Chciałam sprawdzić, dlaczego niektórym udają się litery z apostrofem. Spróbuję wkleić z tabeli znaków – á.
Przepraszam za eksperymento, ale jak nie sprawdzisz, nie wiesz.
Ha! Teraz wszystko jasne, trzeba korzystać z tabeli znaków. 😀
To jeszcze ja, nie wiem, czy Wam mówiłam, ze jest taka strona:
http://www.pbi.edu.pl/akt_najnowsze.html
Gdzie jest ogromna ilość książek dostępnych do czytania na ekranie.

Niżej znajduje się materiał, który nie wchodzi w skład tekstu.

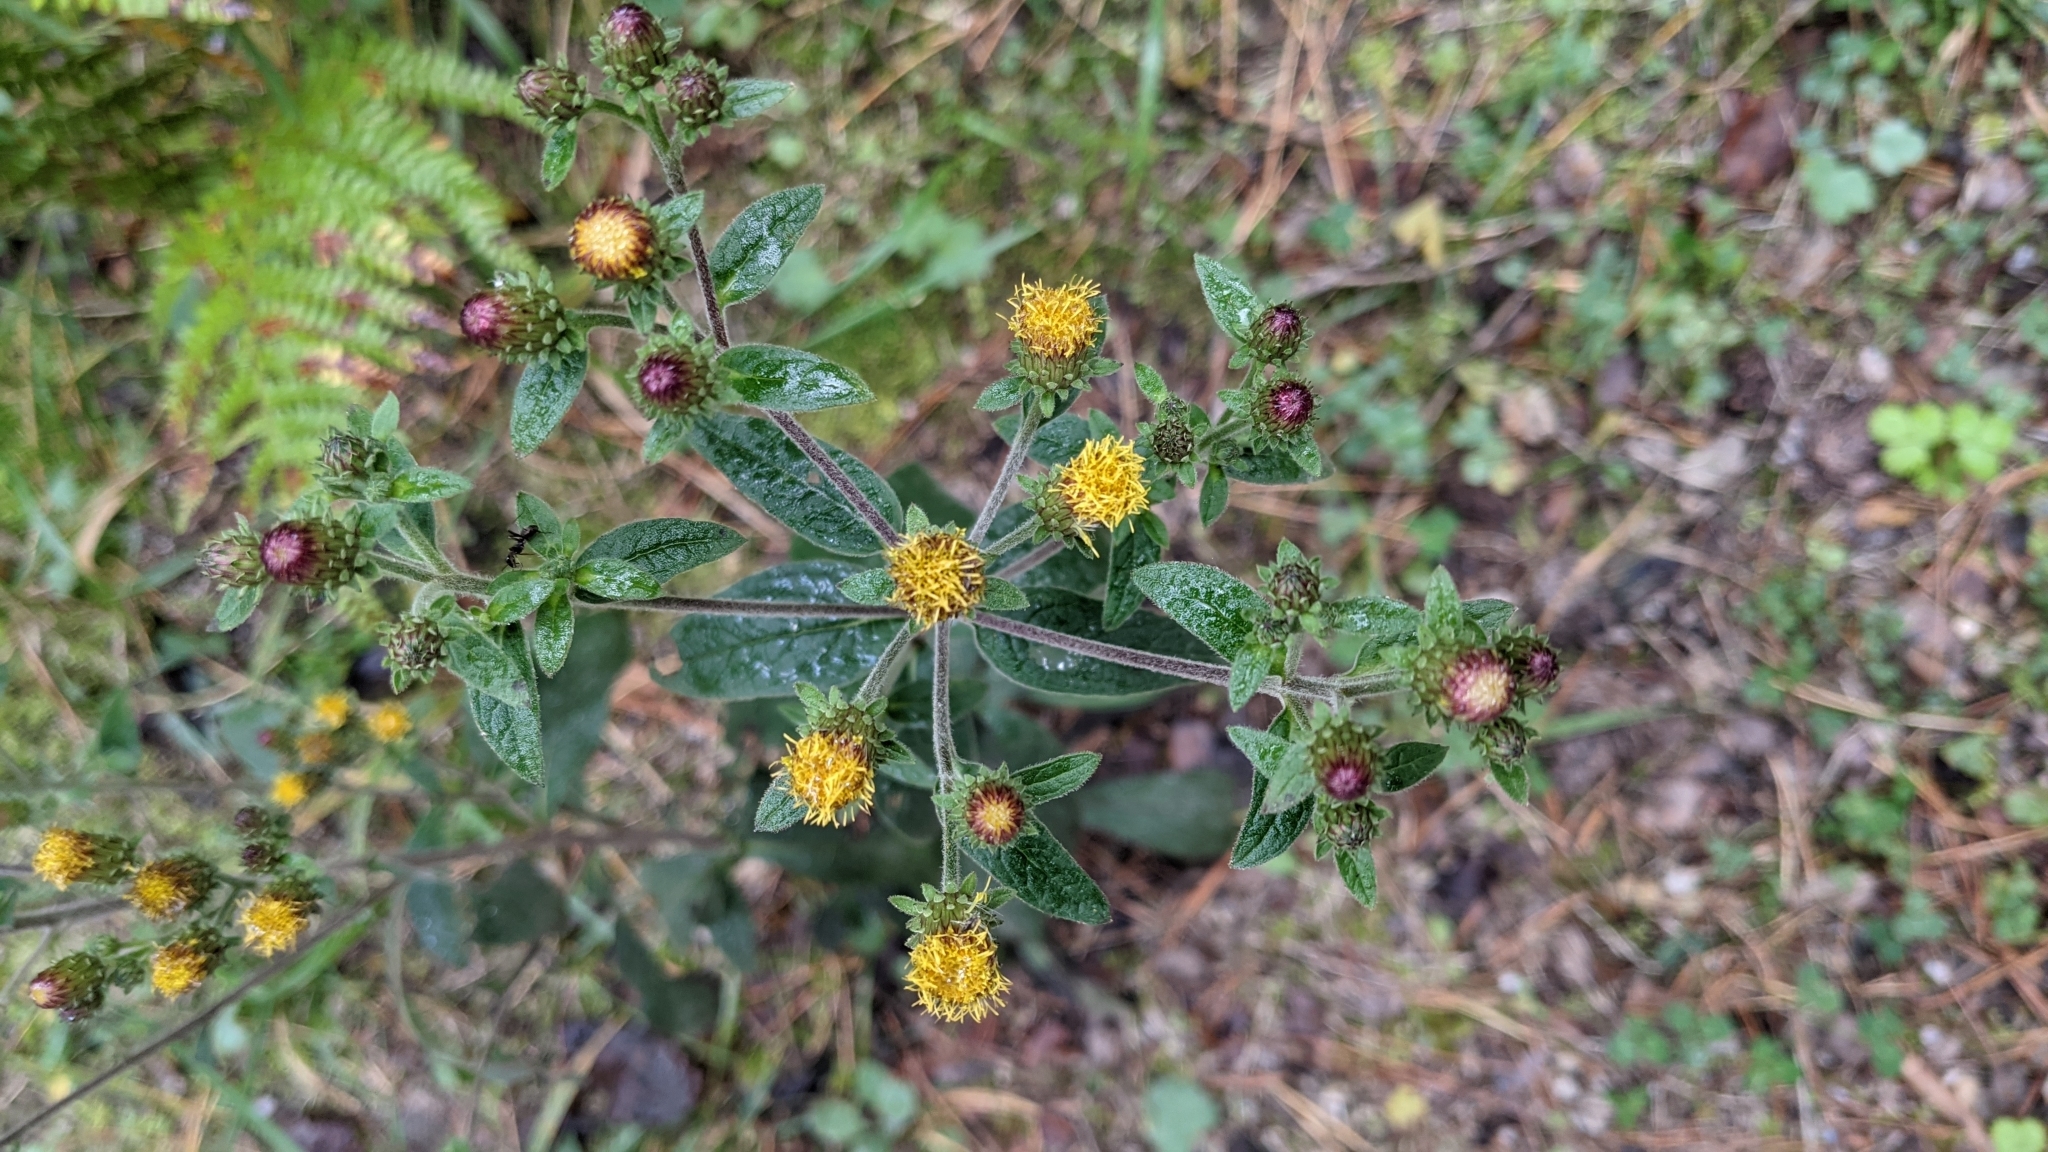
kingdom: Plantae
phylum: Tracheophyta
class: Magnoliopsida
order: Asterales
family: Asteraceae
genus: Pentanema
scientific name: Pentanema squarrosum
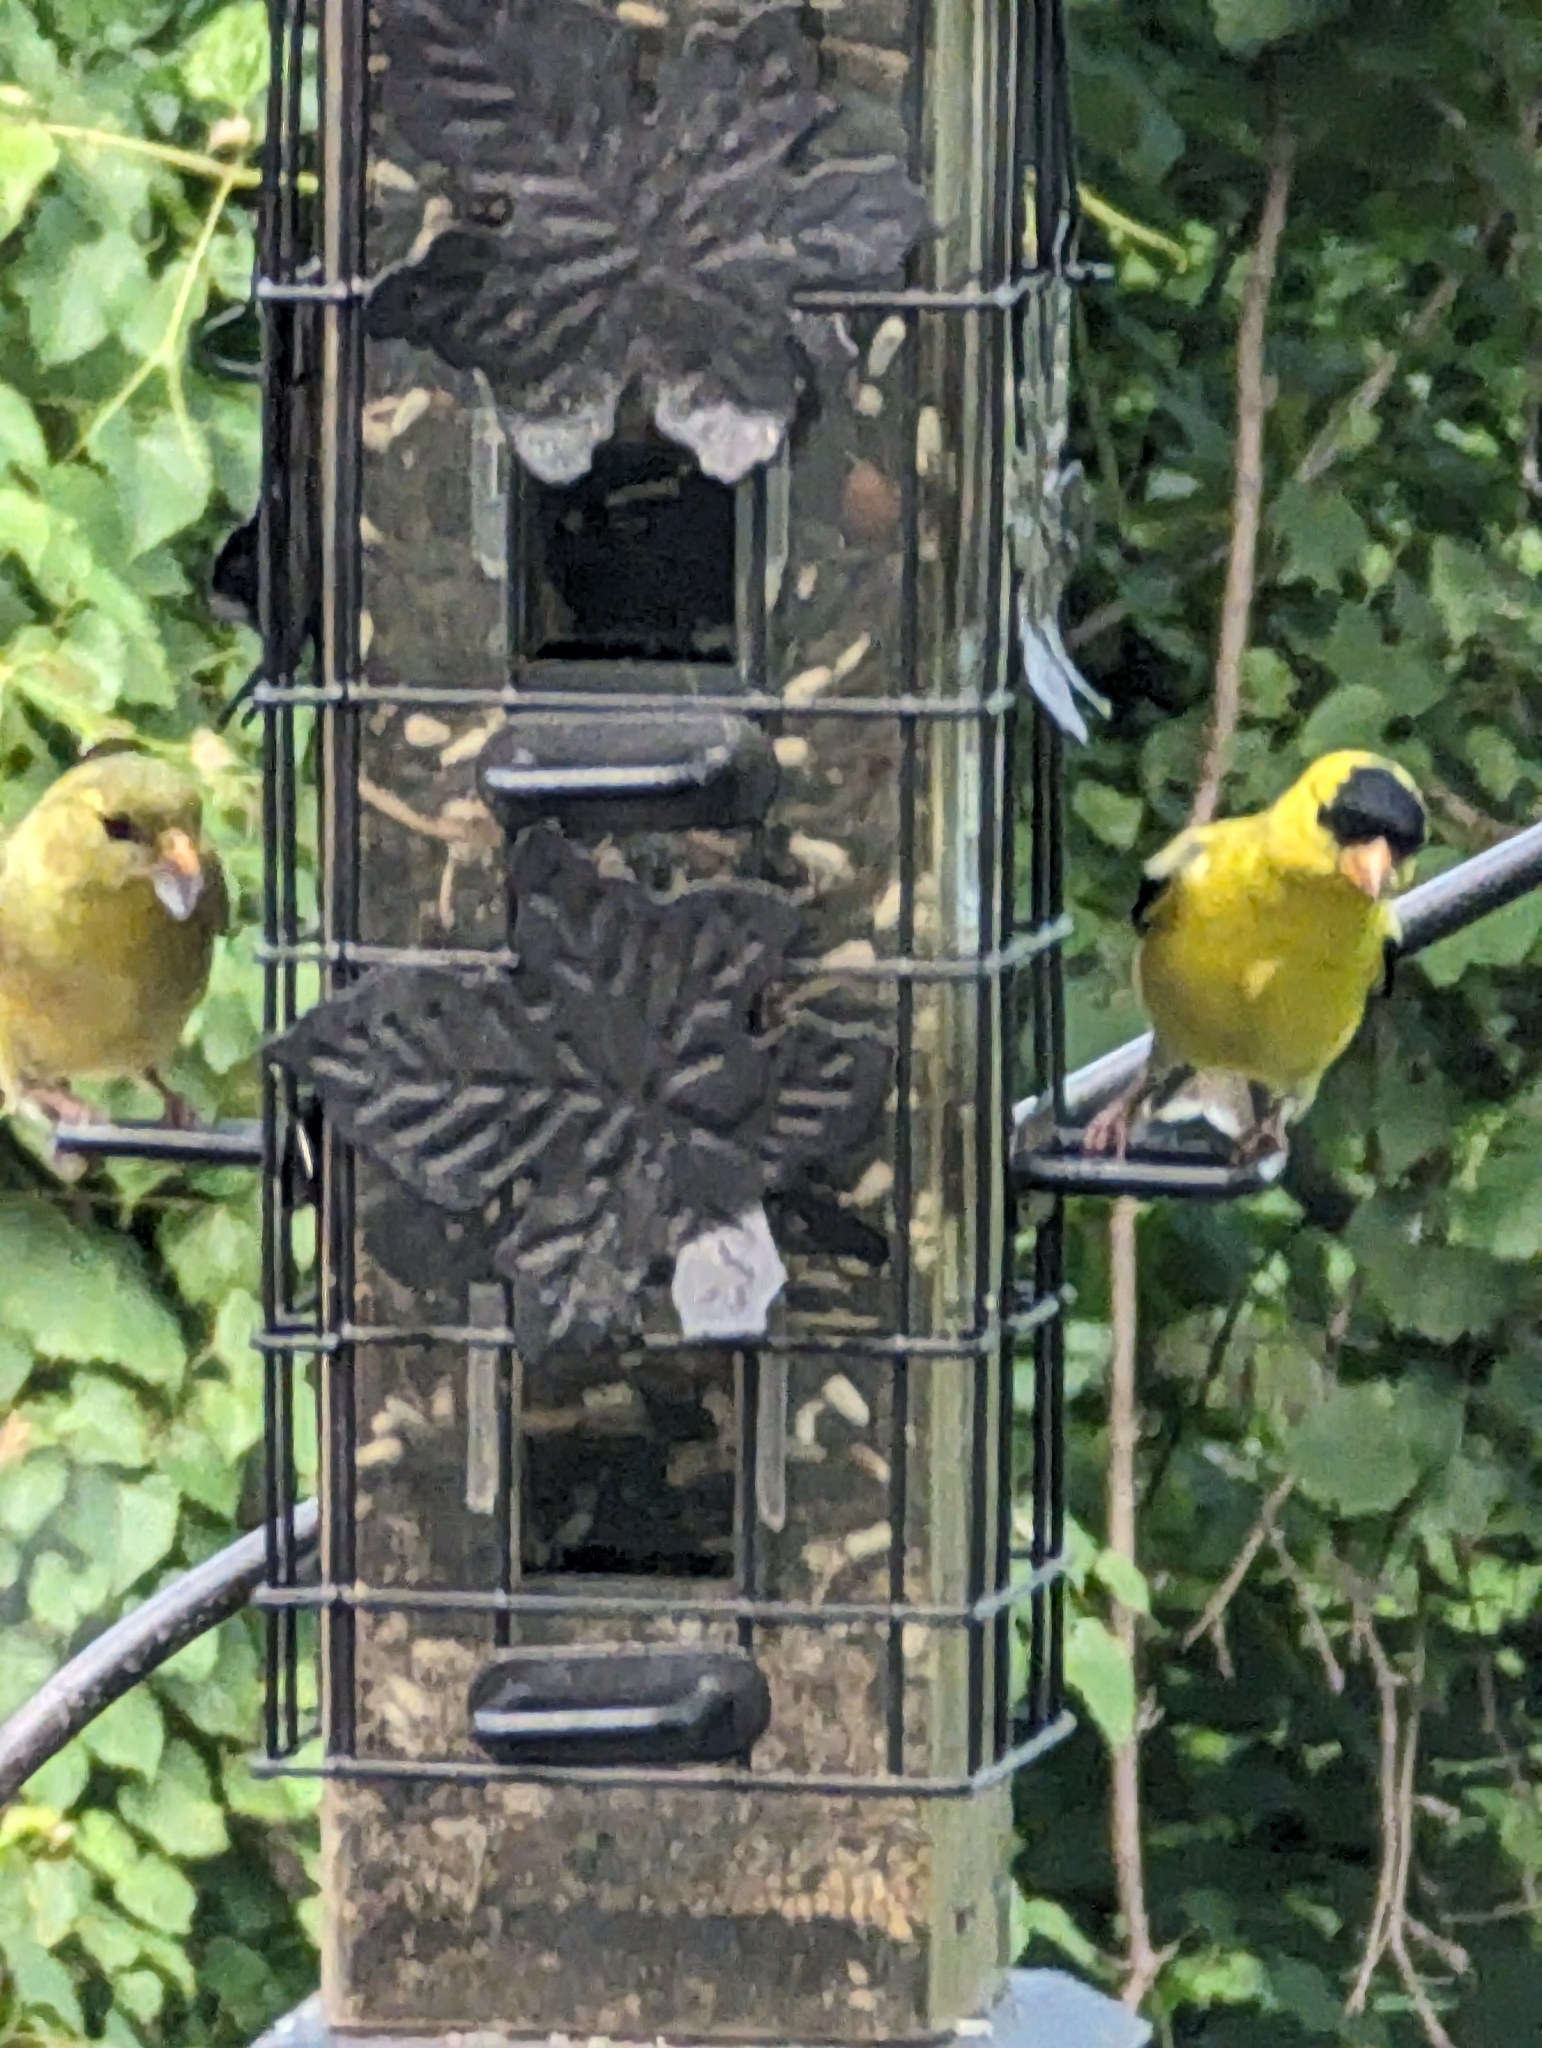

Naprawdę frajda dla tych, którzy lubią czytać.
Ze strony:
„Dostęp do zasadniczego katalogu PBI, w kształcie opisanym powyżej, pozostanie bezpłatny przez cały czas dla wszystkich użytkowników, ze względu na umieszczenie w nim pozycji, co do których prawa autorskie wygasły.
Konieczność ochrony praw autorskich osób uprawnionych powoduje, iż zostanie opracowany również katalog dzieł dostępnych odpłatnie, zgodnie z wolą uprawnionych do dzieł.”
Z tego wynikają ograniczenia dot. współczesnej literatury.
Ale i tak domowa elektroniczna biblioteka jest ogromna. 🙂
Aż się zważyłam z tego wszystkiego. Wychodzi na to, że ja mam odwrotnie. Schudłam, o!
Ja sie nie zwazylam, bo waga sie bardzo znalazla i wziela sie popsula byla okolicznosciowo 😀
Ja tez nie wiem, z czego sie ludziska ciesza w Sylwestra, ja sie nie ciesze 🙁 (to na dowod). Jak bylam mala to plakalam w Sylwestra z zalu za biednym Starym Rokiem, ktory gdzies odchodzil w jakas ponura przeszlosc, calkiem sam!
dada – taki kod mi sie trafil, tez jak znalazl, pozegnalny 😀
Marku 😆 Ja tam już swoją normę w tym temacie wykonałam 😉 🙂
Jędrzeju twoje złote myśli są bardzo pocieszające. 🙂 Znaczy sie- żyjemy i nic nam nie dolega.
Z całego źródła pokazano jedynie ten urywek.